Причетник - ворчливый старик, за брюзгливостью и даже грубостью которого скрывается натура чудаковатая, чувствительная. Среди крестьян гораздо чаще, чем это думают, встречаются люди с почти женской капризностью настроений, считающейся привилегией богатых бездельников. Один Бог знает, до какой степени ранимыми, сами того не сознавая, могут быть существа, замурованные на протяжении нескольких поколений, иногда - нескольких столетий, в немоту, всей глубины которой они даже не способны измерить, поскольку у них нет ни малейшей возможности ее преодолеть, да, впрочем, они об этом даже и не помышляют, наивно отождествляя монотонный повседневный труд и медленный ток собственных дум... вплоть до того дня, когда подчас... О, одиночество бедняков!
Выколотив драпировки, мы присели передохнуть на каменную скамью в ризнице. Я видел в полумраке его ссутулившуюся фигуру, с огромными руками, покорно сложенными на худых коленях, ко лбу, блестевшему от пота, прилипла короткая прядь седеющих волос.
– Что думают обо мне прихожане?
– спросил вдруг я. Поскольку раньше мы с ним никогда ни о чем серьезном не заговаривали, обращаться к нему с таким вопросом было, казалось бы, нелепо, да я и не ждал, что он ответит. Он действительно заставил меня долго ждать.
– Болтают, что вы почти ничего не едите, - выговорил он наконец замогильным голосом, - еще, что вы морочите голову девчонкам на уроках закона божьего своими россказнями о том свете.

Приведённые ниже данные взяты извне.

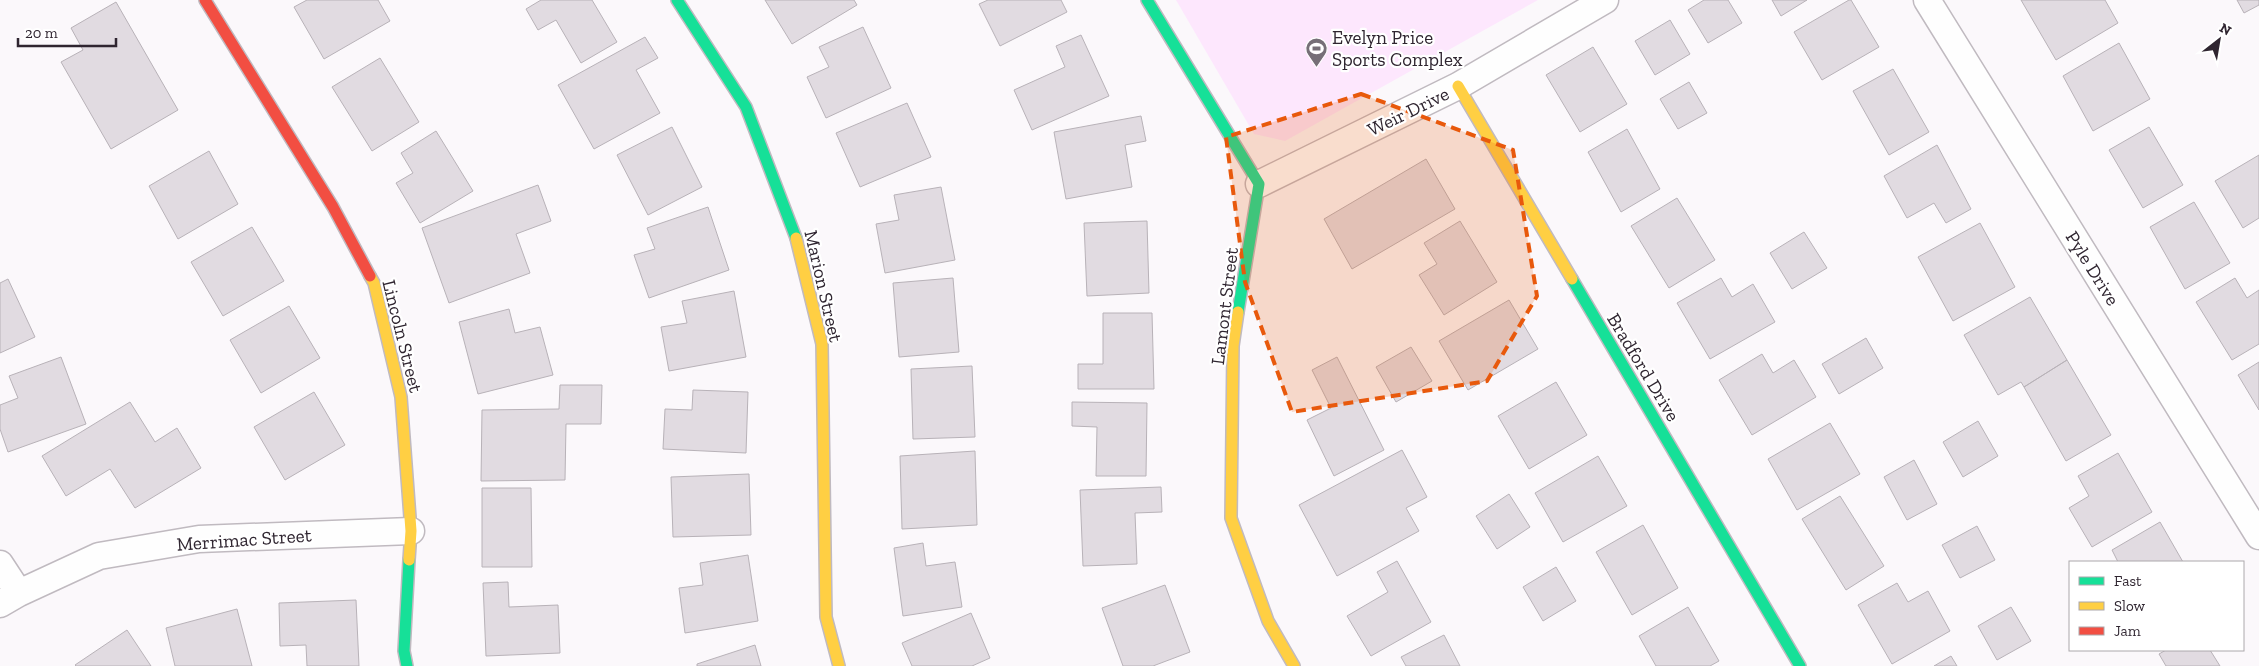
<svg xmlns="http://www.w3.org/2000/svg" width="2259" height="666" font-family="'Zilla Slab',serif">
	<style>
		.green { fill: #fde7fd }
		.building { fill: #e1dbe1; stroke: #b8b2b8 }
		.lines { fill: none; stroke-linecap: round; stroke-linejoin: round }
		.street-casing { stroke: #c0bac0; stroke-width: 29 }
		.fast-casing { stroke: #c0bac0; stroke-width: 14 }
		.slow-casing { stroke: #c0bac0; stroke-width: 14 }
		.jam-casing { stroke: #c0bac0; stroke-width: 14 }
		.street { stroke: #fefefe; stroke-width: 26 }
		.fast { stroke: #16e098; stroke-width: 11 }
		.slow { stroke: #ffcf43; stroke-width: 11 }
		.jam { stroke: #f24e42; stroke-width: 11 }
		.marked { fill: #e8590c; fill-opacity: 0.2; stroke: #e8590c; stroke-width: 4; stroke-dasharray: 10 6; stroke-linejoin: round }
		.labels { text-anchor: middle; stroke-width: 4.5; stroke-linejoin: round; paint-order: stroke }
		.poi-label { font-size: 19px; fill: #2f2530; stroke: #fff; text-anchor: start }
		.street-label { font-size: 19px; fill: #2f2530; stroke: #fff }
	</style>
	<rect width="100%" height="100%" fill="#fbf8fb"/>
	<path class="green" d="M1176,0H1538L1285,141L1254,134Z"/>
	<path class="building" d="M307,0H378L390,21L324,59L294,7Z
		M541,0H592L617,42L581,63L556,20L538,30L526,9Z
		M765,0H854L857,5L792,44Z
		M988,0H1061L1067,12L1000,46L979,4Z
		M1704,0H1728L1742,23L1708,43L1688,10Z
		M1772,0H1807L1781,16Z
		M1849,0H1851L1879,47L1822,80L1794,32Z
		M2021,0H2105L2118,23L2056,60Z
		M2237,0H2259V5L2244,13Z
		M116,2L178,110L111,149L61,62L83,50L71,28Z
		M1670,20L1690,54L1655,75L1635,41Z
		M863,27L891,88L826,118L807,77L829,67L819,47Z
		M1081,35L1109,96L1032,130L1014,90L1065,67L1056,46Z
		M645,37L658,58L636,70L660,113L594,149L558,85Z
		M2119,43L2150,99L2093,131L2063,76Z
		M1593,47L1627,104L1580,132L1546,75Z
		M380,58L419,122L372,151L332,87Z
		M1893,69L1929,132L1889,155L1853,91Z
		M1689,82L1707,113L1678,129L1660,99Z
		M907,103L931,157L860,187L836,133Z
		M1141,116L1146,141L1125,145L1132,187L1066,199L1054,132Z
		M672,127L702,187L648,215L617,155Z
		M2149,127L2183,185L2143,208L2109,150Z
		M1627,129L1660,189L1621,212L1588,152Z
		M436,131L473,191L420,223L396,183L413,173L401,153Z
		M1937,145L1971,209L1946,223L1934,203L1907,218L1884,176Z
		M209,151L238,204L178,239L149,186Z
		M2259,155V218L2243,228L2215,181Z
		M1426,159L1455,209L1352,269L1324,219Z
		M538,185L551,221L516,234L530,273L449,303L422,228Z
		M941,187L955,260L885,273L876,224L899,220L894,195Z
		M1677,198L1715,260L1669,288L1631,226Z
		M2194,202L2230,263L2185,289L2150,227Z
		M708,207L729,270L649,298L634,255L655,249L647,228Z
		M1147,221L1149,293L1087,296L1084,223Z
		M1460,221L1497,282L1444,315L1419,275L1437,264L1424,243Z
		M1980,223L2015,287L1953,321L1918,257Z
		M252,227L284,281L223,316L191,262Z
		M1804,232L1827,268L1792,289L1770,253Z
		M953,278L959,352L899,357L893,283Z
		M1721,278L1732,297L1753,284L1775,322L1710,359L1677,303Z
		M2235,278L2247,298L2259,290V344L2232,360L2196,302Z
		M8,279L35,337L0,353V283Z
		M734,291L746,357L669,371L661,327L687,323L682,301Z
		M2030,297L2067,360L2024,387L2021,382L1998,395L1964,335Z
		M1509,300L1538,349L1468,390L1439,341Z
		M289,306L320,358L261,393L230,340Z
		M509,309L515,333L540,327L553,375L478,394L459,322Z
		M1103,313H1152L1154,389H1078V364H1103Z
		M1866,338L1883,368L1839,394L1822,364Z
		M1411,347L1432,381L1396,402L1376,367Z
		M1762,354L1773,373L1794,360L1816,397L1752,435L1719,380Z
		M61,357L86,424L8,452L0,429V405L18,398L9,376Z
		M1337,357L1384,450L1334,476L1307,420L1331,408L1312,370Z
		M2067,360L2111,435L2066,461L2024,387Z
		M2259,362V410L2238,375Z
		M972,366L975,437L913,439L911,369Z
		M1556,382L1587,435L1529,469L1498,416Z
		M560,385H602L601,424H566L565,480L481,481L482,410L559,409Z
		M693,390L748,392L746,453L663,449L665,409L692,410Z
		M314,392L345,445L285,480L254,427Z
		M130,402L155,442L177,428L201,468L135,508L110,469L66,496L42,456Z
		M1072,402L1147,403L1146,476H1096L1097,427L1072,426Z
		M1978,421L1998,456L1963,477L1943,442Z
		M1830,423L1860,474L1797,510L1768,459Z
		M1402,450L1427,497L1406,508L1419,531L1337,576L1299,505Z
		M975,451L977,525L902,529L900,456Z
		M2118,453L2152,512L2092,547L2069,508L2089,496L2078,476Z
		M1598,456L1627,506L1563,542L1535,493Z
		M1914,460L1937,504L1907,520L1884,477Z
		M749,474L751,535L673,537L671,477Z
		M1161,487L1162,512L1135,513L1137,564L1083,566L1080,490Z
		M482,488H531L532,567H482Z
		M1509,494L1530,527L1497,549L1476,516Z
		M1840,496L1884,566L1846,590L1802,519Z
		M2160,522L2183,562H2118L2112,550Z
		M1643,525L1678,588L1632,615L1596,552Z
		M1977,526L1995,560L1960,578L1942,545Z
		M923,543L926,566L955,562L962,607L903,616L894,548Z
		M748,555L758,621L685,633L679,588L703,585L700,563Z
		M1397,561L1431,622L1371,656L1347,616L1388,592L1377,572Z
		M1556,567L1576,601L1543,621L1523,587Z
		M508,582L509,607L558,605L560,653L486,656L483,583Z
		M1897,583L1908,602L1928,591L1950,631L1892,664L1858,605Z
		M1165,585L1190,652L1153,666H1123L1102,608Z
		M356,600L359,666H307L306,645L280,646L279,603Z
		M1688,607L1719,661L1710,666H1656L1639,636Z
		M2011,607L2031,641L1997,660L1978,626Z
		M237,609L252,666H175L166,628Z
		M971,613L990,658L972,666H912L902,643Z
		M127,630L151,666H76L75,665Z
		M1444,635L1460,666H1406L1401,657Z
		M755,645L761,666H697V664Z
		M2166,650H2210L2220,666H2166L2159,654Z
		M1951,656L1957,666H1934Z"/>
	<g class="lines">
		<defs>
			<path id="street" d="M1927,0L2259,536
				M1259,184L1458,86L1605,0
				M0,564L19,593
				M0,604L19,593L99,556L199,539L411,531"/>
			<path id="fast" d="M677,0L746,107L796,238
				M1147,0L1259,184L1238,312
				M1572,279L1800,666
				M407,666L404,651L409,560"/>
			<path id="slow" d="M1458,86L1572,279
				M796,238L822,344L826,617L839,666
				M370,276L374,283L401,397L411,531L409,560
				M1238,312L1233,346L1231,518L1268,621L1294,666"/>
			<path id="jam" d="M205,0L333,207L370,276"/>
		</defs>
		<use href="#street" class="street-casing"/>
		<use href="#fast" class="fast-casing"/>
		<use href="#slow" class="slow-casing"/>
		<use href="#jam" class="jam-casing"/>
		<use href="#street" class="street"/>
		<use href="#fast" class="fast"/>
		<use href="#slow" class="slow"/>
		<use href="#jam" class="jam"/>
	</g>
	<path class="marked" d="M1361,94L1513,150L1537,296L1487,381L1292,412L1245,282L1226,137Z"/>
	<defs>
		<symbol id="stadium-pin" viewBox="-11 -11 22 30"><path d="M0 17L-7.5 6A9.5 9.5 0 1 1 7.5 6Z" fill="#766f77" stroke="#fff"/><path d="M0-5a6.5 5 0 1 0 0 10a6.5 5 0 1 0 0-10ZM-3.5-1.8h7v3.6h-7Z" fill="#fff"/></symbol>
	</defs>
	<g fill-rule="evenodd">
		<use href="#stadium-pin" x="1304" y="36" width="25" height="34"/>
	</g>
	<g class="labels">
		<g class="poi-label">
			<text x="1332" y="44">Evelyn Price<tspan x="1332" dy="22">Sports Complex</tspan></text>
		</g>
		<g class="street-label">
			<text transform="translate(1408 111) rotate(-26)" y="7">Weir Drive</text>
			<text transform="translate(2093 268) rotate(58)" y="7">Pyle Drive</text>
			<text transform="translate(824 286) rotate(77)" y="7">Marion Street</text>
			<text transform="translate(1224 306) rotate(-83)" y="7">Lamont Street</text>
			<text transform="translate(403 336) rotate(76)" y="7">Lincoln Street</text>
			<text transform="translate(1644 367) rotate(59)" y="7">Bradford Drive</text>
			<text transform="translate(244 539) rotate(-4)" y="7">Merrimac Street</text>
		</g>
	</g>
	<rect x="2069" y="561" width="175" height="90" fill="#ffffff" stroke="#aca8ac"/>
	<rect x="2079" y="577" width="25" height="8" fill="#16e098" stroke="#aca8ac"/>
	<text x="2114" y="586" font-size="15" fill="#2f2530">Fast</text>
	<rect x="2079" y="602" width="25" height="8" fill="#ffcf43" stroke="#aca8ac"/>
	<text x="2114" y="611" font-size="15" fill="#2f2530">Slow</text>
	<rect x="2079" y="627" width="25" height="8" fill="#f24e42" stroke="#aca8ac"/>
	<text x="2114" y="636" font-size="15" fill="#2f2530">Jam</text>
	<g transform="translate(2219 40) rotate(31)" stroke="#ffffff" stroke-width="4" paint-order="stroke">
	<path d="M0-4L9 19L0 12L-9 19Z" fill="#2f2530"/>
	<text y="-8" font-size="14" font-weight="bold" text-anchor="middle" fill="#2f2530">N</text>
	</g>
	<path d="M18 38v8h98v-8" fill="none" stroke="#2f2530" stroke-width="2.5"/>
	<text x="25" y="38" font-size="15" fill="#2f2530" stroke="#ffffff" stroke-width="4" paint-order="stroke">20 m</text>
</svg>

– Ну а вы? Что думаете обо мне вы, Арсен?
На этот раз он задумался так надолго, что я снова взялся за работу, повернувшись к нему спиной.
– По-моему, лет вам не хватает...
Я постарался обратить все в шутку, хотя мне было не до смеха:
– Ну, годы - дело наживное, Арсен!
Он, однако, не слушал меня, продолжая терпеливо, упрямо развивать свою мысль:
– Кюре - он вроде нотариуса. Он должен быть на месте, когда есть надобность. А надоедать не надо.

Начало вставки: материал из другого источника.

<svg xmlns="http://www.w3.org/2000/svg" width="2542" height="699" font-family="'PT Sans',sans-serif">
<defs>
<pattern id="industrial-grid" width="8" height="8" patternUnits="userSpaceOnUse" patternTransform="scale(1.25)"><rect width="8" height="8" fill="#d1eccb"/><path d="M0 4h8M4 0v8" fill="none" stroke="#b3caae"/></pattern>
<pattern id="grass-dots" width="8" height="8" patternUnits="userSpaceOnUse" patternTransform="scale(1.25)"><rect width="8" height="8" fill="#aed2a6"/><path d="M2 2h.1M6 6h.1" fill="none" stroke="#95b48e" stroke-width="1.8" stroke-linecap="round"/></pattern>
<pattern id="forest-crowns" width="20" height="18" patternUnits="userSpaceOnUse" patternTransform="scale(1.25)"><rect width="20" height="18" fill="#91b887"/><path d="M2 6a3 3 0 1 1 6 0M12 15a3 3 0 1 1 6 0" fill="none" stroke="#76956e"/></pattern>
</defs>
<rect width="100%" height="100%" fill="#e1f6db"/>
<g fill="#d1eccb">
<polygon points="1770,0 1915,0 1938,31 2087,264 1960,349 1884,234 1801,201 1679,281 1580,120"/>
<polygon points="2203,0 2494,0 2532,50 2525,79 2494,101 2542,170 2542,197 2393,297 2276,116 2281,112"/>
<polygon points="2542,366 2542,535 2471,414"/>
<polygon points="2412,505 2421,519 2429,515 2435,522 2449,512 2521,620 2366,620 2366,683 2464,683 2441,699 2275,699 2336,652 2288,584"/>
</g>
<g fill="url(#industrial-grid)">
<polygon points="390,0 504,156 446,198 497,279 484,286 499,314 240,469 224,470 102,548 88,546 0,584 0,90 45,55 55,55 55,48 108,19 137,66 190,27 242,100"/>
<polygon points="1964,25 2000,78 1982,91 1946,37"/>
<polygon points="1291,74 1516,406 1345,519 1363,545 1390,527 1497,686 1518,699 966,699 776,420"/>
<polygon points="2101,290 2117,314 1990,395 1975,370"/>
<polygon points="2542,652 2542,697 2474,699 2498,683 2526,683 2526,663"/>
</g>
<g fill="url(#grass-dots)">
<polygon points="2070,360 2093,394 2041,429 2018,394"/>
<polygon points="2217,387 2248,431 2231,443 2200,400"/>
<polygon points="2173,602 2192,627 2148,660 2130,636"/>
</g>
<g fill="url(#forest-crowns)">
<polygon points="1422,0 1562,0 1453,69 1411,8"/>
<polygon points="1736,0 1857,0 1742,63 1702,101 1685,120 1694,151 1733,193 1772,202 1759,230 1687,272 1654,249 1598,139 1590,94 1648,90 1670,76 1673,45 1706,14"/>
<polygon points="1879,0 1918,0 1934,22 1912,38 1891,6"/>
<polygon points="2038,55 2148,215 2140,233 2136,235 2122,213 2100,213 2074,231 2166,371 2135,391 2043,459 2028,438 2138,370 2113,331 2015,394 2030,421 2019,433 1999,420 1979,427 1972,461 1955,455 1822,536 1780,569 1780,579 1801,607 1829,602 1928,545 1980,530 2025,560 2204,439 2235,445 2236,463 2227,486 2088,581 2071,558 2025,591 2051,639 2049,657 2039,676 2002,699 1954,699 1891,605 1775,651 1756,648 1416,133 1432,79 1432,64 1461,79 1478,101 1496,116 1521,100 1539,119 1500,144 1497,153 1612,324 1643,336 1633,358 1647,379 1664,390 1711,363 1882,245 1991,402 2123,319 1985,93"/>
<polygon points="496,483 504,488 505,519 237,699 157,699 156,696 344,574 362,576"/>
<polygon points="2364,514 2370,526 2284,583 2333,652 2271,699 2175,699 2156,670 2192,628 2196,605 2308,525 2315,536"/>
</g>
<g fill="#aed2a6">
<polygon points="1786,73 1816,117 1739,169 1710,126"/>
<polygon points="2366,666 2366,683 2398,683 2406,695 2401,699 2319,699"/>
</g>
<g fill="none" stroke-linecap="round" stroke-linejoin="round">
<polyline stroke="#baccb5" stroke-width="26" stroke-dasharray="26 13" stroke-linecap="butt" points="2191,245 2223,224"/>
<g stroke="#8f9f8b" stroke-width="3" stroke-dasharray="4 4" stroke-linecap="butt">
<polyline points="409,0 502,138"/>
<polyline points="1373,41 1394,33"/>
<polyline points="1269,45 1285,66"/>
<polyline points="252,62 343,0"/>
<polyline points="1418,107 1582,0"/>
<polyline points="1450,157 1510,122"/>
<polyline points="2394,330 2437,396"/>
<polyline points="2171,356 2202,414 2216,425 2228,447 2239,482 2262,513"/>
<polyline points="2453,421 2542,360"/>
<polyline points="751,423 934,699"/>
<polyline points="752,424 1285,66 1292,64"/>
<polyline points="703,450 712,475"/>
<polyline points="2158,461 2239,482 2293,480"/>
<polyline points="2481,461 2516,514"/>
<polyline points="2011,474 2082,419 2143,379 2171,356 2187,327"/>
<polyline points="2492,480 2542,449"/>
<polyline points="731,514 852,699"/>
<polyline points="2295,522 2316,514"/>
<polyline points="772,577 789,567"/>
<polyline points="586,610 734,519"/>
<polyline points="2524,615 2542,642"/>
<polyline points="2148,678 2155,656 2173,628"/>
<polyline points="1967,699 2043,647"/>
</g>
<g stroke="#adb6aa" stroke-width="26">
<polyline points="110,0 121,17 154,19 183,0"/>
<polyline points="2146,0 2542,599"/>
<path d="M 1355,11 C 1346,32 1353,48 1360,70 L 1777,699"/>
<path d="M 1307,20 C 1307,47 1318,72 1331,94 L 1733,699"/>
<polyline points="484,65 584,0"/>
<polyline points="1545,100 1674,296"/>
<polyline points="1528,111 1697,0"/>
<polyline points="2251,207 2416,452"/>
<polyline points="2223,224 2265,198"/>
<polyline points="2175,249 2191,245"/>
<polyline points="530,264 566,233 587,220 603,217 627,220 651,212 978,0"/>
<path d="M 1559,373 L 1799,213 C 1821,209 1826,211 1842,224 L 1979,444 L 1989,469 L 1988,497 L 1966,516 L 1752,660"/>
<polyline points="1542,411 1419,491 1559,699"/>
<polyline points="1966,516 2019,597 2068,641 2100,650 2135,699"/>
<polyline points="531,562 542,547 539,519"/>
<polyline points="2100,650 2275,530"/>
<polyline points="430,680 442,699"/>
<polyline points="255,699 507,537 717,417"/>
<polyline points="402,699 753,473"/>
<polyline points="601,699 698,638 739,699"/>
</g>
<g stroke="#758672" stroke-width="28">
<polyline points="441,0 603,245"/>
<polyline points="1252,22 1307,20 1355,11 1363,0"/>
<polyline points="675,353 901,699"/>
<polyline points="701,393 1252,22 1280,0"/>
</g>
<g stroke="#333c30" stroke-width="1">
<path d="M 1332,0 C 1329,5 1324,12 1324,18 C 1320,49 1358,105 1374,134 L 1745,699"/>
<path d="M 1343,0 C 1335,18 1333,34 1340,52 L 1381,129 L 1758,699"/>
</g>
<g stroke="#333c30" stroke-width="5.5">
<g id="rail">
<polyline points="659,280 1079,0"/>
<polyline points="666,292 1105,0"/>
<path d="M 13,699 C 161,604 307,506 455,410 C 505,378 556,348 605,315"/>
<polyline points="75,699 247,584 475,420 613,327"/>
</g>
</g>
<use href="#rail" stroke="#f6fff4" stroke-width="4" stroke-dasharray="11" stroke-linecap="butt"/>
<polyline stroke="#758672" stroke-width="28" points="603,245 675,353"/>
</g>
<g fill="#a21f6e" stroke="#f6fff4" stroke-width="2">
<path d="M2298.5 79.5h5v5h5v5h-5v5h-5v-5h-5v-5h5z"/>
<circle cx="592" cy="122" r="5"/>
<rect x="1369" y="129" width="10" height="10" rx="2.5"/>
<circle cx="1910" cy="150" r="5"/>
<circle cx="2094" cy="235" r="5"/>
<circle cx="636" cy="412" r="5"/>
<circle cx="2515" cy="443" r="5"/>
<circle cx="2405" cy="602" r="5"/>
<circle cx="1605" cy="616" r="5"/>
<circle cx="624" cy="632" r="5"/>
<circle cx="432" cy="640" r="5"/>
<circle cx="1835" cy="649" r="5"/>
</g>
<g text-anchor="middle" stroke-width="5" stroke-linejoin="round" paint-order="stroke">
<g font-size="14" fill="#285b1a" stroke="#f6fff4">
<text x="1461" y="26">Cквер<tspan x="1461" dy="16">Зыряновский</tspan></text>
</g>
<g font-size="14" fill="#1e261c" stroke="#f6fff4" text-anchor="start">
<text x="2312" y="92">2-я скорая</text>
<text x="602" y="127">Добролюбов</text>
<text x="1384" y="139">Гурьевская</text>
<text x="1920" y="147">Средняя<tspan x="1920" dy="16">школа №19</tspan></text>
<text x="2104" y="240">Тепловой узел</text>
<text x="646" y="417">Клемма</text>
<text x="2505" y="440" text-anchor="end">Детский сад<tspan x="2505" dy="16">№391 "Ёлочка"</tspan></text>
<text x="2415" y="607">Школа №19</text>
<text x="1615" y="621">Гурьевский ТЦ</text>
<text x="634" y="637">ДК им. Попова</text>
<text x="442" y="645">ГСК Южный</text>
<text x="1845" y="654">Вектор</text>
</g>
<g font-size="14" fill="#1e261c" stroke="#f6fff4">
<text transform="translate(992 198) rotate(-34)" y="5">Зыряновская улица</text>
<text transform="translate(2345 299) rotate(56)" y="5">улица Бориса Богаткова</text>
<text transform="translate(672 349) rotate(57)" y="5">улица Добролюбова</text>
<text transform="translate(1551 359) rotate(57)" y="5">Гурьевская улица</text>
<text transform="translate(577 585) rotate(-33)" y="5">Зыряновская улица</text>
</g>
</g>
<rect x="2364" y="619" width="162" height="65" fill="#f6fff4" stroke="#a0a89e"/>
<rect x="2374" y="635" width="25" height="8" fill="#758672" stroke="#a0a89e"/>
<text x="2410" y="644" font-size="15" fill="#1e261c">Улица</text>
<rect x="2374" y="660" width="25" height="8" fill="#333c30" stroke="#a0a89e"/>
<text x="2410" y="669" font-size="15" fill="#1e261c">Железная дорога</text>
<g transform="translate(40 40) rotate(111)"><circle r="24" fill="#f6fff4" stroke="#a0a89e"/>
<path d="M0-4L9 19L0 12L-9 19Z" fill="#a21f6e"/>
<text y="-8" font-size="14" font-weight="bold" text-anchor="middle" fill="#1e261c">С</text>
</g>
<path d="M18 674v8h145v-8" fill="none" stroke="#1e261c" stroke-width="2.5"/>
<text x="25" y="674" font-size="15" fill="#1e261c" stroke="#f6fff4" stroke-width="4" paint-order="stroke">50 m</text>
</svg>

– Но послушайте, Арсен, нотариус ведь работает на себя, а я на Господа Бога. Люди сами редко обращаются к Богу.
Он подобрал с полу свою палку, оперся подбородком на рукоятку. Можно было подумать, что он дремлет.
– Обращать, - заговорил он наконец снова, - обращать... Мне вот семьдесят три года, а я никогда не видел еще собственными глазами обращенного. Человек каким рождается, таким и умирает. В нашей семье все связаны с церковью. Дед мой был звонарем в Лионе, покойная мать домоправительницей у господина кюре в Вильмане, не было случая, чтобы кто-нибудь из наших скончался, не причастившись святых даров. Голос крови, ничего не поделаешь.